Apparently a request for ownership of the account was made by someone (see below for who that might be) representing the museum exhibition space based at the bridge (Tower Bridge Exhibition) and the existing account, along with all of its tweets has now gone.
I won't go into the legal or moral issues - plenty of people are talking about that already - I want to bring a cultural angle to the debate.
What was @towerbridge?
It was a cute mashup between the publicly published schedule for the bridge and a bot that turned that data into tweets created by Tom Armitage. You could see when vessels passed under the bridge and when the bridge opened and closed, amongst other things (spoof conversations with other bridges for instance). A few lines of ruby code and some simple automation and you have a "Spime" - a word coined by science fiction author Bruce Sterling. It was a bridge that talked to you, and for me was the main example I would use when explaining the concept to someone new to it.
Here's an early screengrab of some of its tweets:
The internet of things
So Tower Bridge inadvertently became a tweeting object at a time when lots of people were becoming interested in Sterling's ideas about an 'internet of things' - a future filled with objects that report on their status in some way, where objects could be findable by their locations, data that could be generated and used in interesting ways by simple physical interactions. Wired runs a great series of observations about this area in Spime Watch.
History doesn't stop
Tower Bridge Exhibition self-describes with "A visit to Tower Bridge Exhibition clearly explains how the Bridge works and describes its fascinating history."
Personally, I'd say that a bridge being cited at conferences about the future of how people and technology interact with objects around us, and that people over a period of a few years had unexpected and interesting conversations with and about the bridge, counts as 'fascinating history' and explaining day-to-day how the bridge works.

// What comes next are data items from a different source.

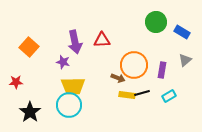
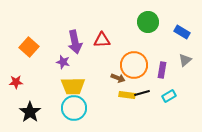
green circle: moved 8 px left
cyan circle: moved 5 px right, 3 px down
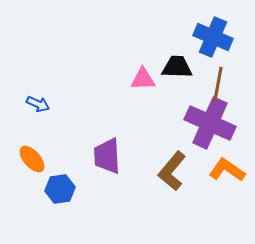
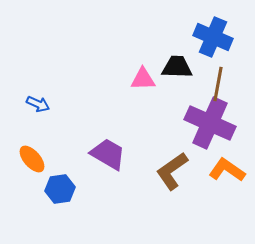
purple trapezoid: moved 1 px right, 2 px up; rotated 123 degrees clockwise
brown L-shape: rotated 15 degrees clockwise
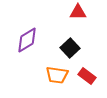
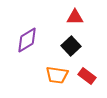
red triangle: moved 3 px left, 5 px down
black square: moved 1 px right, 2 px up
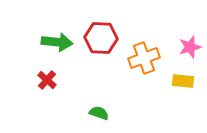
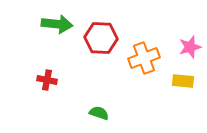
green arrow: moved 18 px up
red cross: rotated 30 degrees counterclockwise
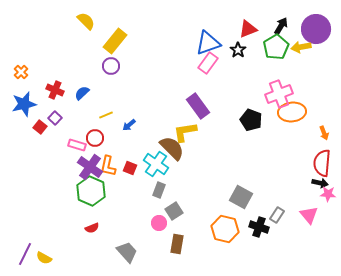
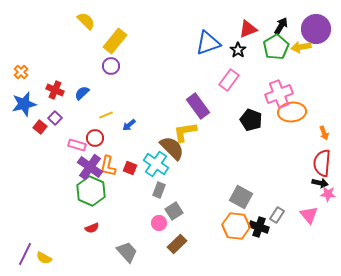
pink rectangle at (208, 63): moved 21 px right, 17 px down
orange hexagon at (225, 229): moved 11 px right, 3 px up; rotated 8 degrees counterclockwise
brown rectangle at (177, 244): rotated 36 degrees clockwise
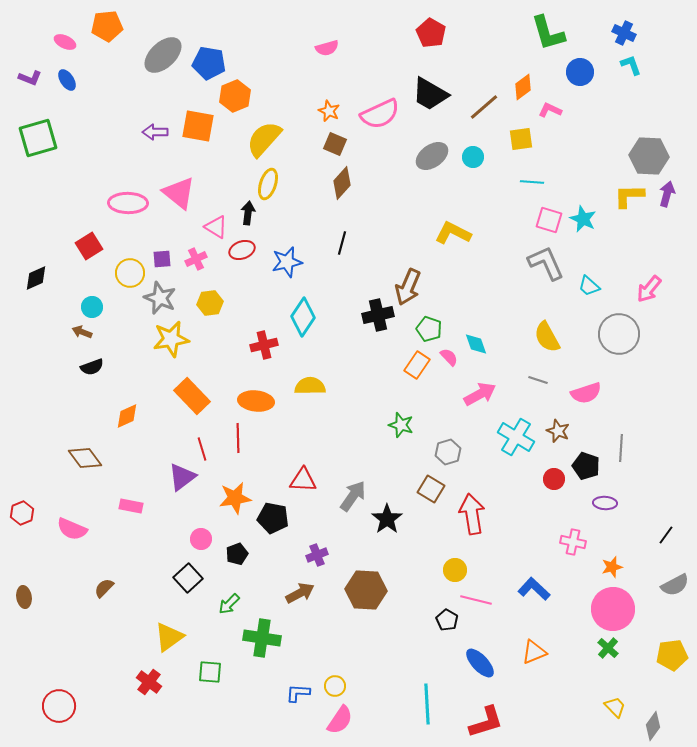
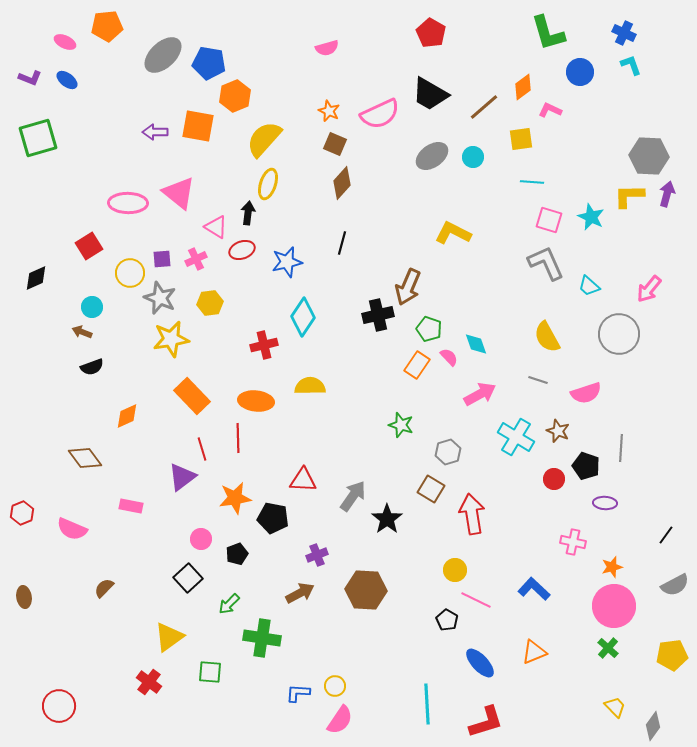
blue ellipse at (67, 80): rotated 20 degrees counterclockwise
cyan star at (583, 219): moved 8 px right, 2 px up
pink line at (476, 600): rotated 12 degrees clockwise
pink circle at (613, 609): moved 1 px right, 3 px up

It seems so short-sighted that a museum has deleted all of this - all of the URLs pointing at this account are now broken. A genuinely interesting part of the bridge's, and the internet's history is now gone, whereas the opposite should have happened - this account should have been included in the museum's activity. People enjoyed the account, it proved an interesting and funny way of humanising the day-to-day operations of the structure in a way that hadn't been done before.
Because history doesn't stop, we want our museums to be 'backing up' what's happening around us, and that includes what's going on online. The modern world is dominated by mobile phones, the web, devices everywhere, and when we look back in future years unless we've kept some of that stuff we are going to have a great big hole labelled 2011 "really interesting stuff happened around that time but nobody had the foresight to keep any of it."
Curators vs Marketers
But herein lies the problem. I doubt the curator (if there is one) or anyone interested in history-in-the-making had anything to do with this. This was a marketing job. Here's a grab of what @brandcarrie (Carolyn Hall, Marketing and Events Executive at Tower Bridge) was up to recently (including ironic 'out of touch' tweet):
Another one of those examples of how not to do "social media". If I thought it would do any good I'd say to them "give the account back", but that doesn't really matter because the content is gone, the URLs would all still be dead, and a little piece of the bridge's history was lost forever because of sad, ignorant, offhand destruction.